López called the nearly-done agreement “an emergency brake”, “a parachute”, “a way to slow things down”. Pick your metaphor, but whatever it is it is the clearest recognition in the history of Colorado River management that there is not enough water to use in the ways to which we have become accustomed.

There is, as Deputy Interior Secretary Michael Connor told reporters during a news conference yesterday, “a very good framework in place”.

But it is not yet done.

what happens next

I don’t fully understand why, other than that there are a lot of niggling details still being sorted, including the fate of the Salton Sea and Southern California’s desire for clarity on the Sacramento Delta, another of its water supply sources. (see here for more on that stuff) In addition to the deal itself, there are a series of side agreements required among the players, which in some cases must be approved by water agency boards, and a requirement for a vote of the Arizona state legislature. So even when the final agreement is agreed to, there remains work to turn the ideas into a substantive, binding deal.

I asked one of my friends working on the negotiations, one of the members of “the network”, whether she was going to make it home for Christmas, and she looked at me like I was crazy. As we near the change in administration, the frequent flier miles will continue to accumulate.

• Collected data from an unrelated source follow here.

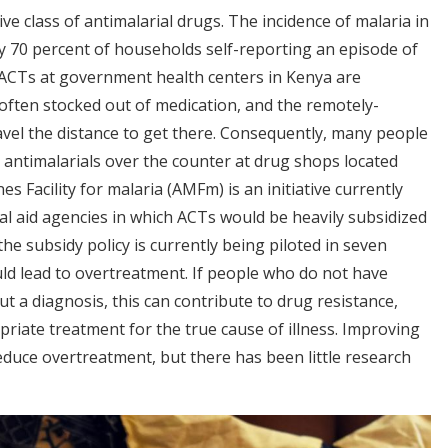
ve class of antimalarial drugs. The incidence of malaria in
y 70 percent of households self-reporting an episode of
 ACTs at government health centers in Kenya are
 often stocked out of medication, and the remotely-
avel the distance to get there. Consequently, many people
e antimalarials over the counter at drug shops located
s Facility for malaria (AMFm) is an initiative currently
al aid agencies in which ACTs would be heavily subsidized
the subsidy policy is currently being piloted in seven
uld lead to overtreatment. If people who do not have
 a diagnosis, this can contribute to drug resistance,
riate treatment for the true cause of illness. Improving
educe overtreatment, but there has been little research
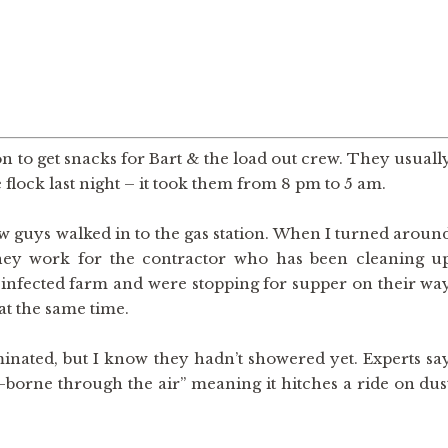
ion to get snacks for Bart & the load out crew. They usuall
e flock last night – it took them from 8 pm to 5 am.
w guys walked in to the gas station. When I turned aroun
They work for the contractor who has been cleaning u
e infected farm and were stopping for supper on their wa
 at the same time.
nated, but I know they hadn’t showered yet. Experts sa
or-borne through the air” meaning it hitches a ride on dus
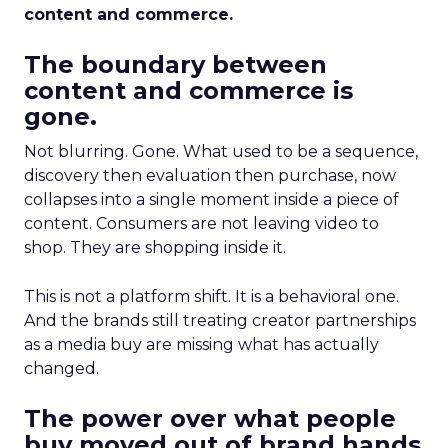
content and commerce.
The boundary between
content and commerce is
gone.
Not blurring. Gone. What used to be a sequence,
discovery then evaluation then purchase, now
collapses into a single moment inside a piece of
content. Consumers are not leaving video to
shop. They are shopping inside it.
This is not a platform shift. It is a behavioral one.
And the brands still treating creator partnerships
as a media buy are missing what has actually
changed.
The power over what people
buy moved out of brand hands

Connor said the goal is to have the package in good shape as it is handed off to the new administration. Whether it then would stall as the new federal team gives it a look is anyone’s guess at this point. Talking to people at all points of the political spectrum, it seems as though there is no clear “Democratic” or “Republican” position on this. Colorado River governance has never broken down along partisan lines. Given the names being mentioned in CRWUA hallway gossip for key Trump administration posts, there’s a good chance we’ll have folks in key positions who already understand the river and the deal.

Or not. Who knows what Jan. 21 holds?

the inevitability of a deal

But given the hydrologic reality, this deal or something very much like it appears inevitable. There seems to be no interest among the network’s members in litigating who gets how much water, and every incentive to do a deal that provides some certainty, even if the reality of less water is an unpleasant response.